The Democratic nominee said she did not disclose pneumonia diagnosis immediately because she did not "think it was going to be that big a deal."
"There's no other undisclosed condition. The pneumonia is the extent of it," Clinton spokesman Brian Fallon told MSNBC.
Her campaign acknowledged on Monday it mishandled public concerns about Clinton's medical condition and said additional medical details of Clinton's would soon be released.
In an unusually restrained manner, her rival, Republican presidential candidate Donald Trump, offered her his wishes for a rapid recovery in his first public comments since Clinton left Sunday's Ground Zero ceremony.
"Something is going on but I just hope she gets well and gets back on the trail, and we'll be seeing her at the debate" in two weeks, the Republican told Fox News.
But he also said Clinton's health issues were of longer standing than admitted, and promised to release "very, very specific numbers" from a medical exam he took last week.
Trump and his supporters have questioned Clinton's health, saying Clinton is physically unfit for the White House and accusing her of being "exhausted" and sleeping too much.
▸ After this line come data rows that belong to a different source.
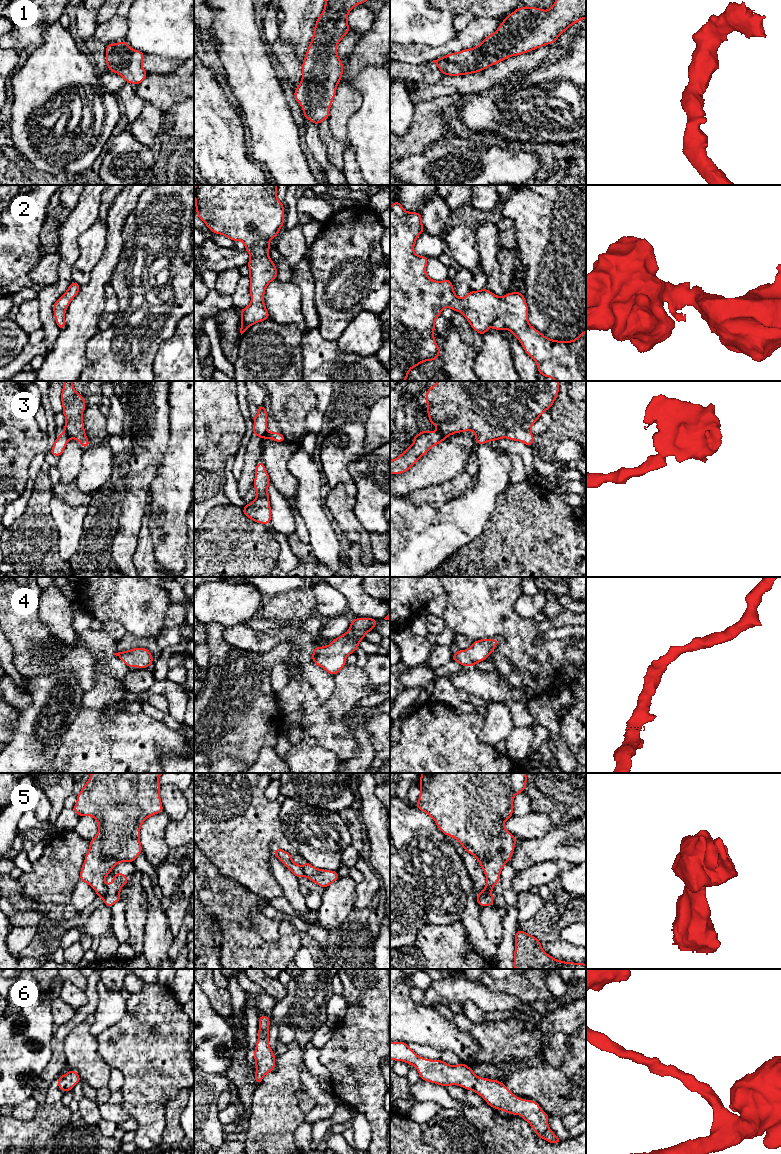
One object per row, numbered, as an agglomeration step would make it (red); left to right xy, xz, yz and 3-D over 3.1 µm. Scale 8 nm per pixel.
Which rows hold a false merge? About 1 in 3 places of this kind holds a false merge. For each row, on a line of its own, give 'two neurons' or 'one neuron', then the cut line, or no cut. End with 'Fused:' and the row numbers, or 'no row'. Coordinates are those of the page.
1: one neuron; cut none
2: one neuron; cut none
3: two neurons; cut yz (437, 430), (446, 437)
4: one neuron; cut none
5: two neurons; cut xy (106, 885), (106, 893), (102, 898)
6: one neuron; cut none
Fused: 3, 5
However, Trump, who shared even less information about his own medical details than Clinton did, was also bogged down in controversy surrounding his brief medical report that stated that Trump would be the "healthiest individual ever elected to the presidency."
It was later disclosed that the doctor who wrote the only public documentation about Trump's health spent five minutes writing the report.
Clinton's husband, former President Bill Clinton, said in an interview Tuesday with PBS that Hillary Clinton is "doing fine" after a good night's sleep. He added that if there are more health problems that caused her apparent weakness Monday, "then it's a mystery to me and all of her doctors."
He said that "on more than one occasion" over the years "the same sort of thing's happened to her when she got severely dehydrated."
According to an aide to the former president, Bill Clinton will fly to a campaign event Wednesday in Nevada on behalf of his wife, who was forced to cancel a series of campaign fundraisers in California scheduled on Monday and Tuesday.
Speculation about Clinton's health dates back to 2012, toward the end of her tenure as secretary of state.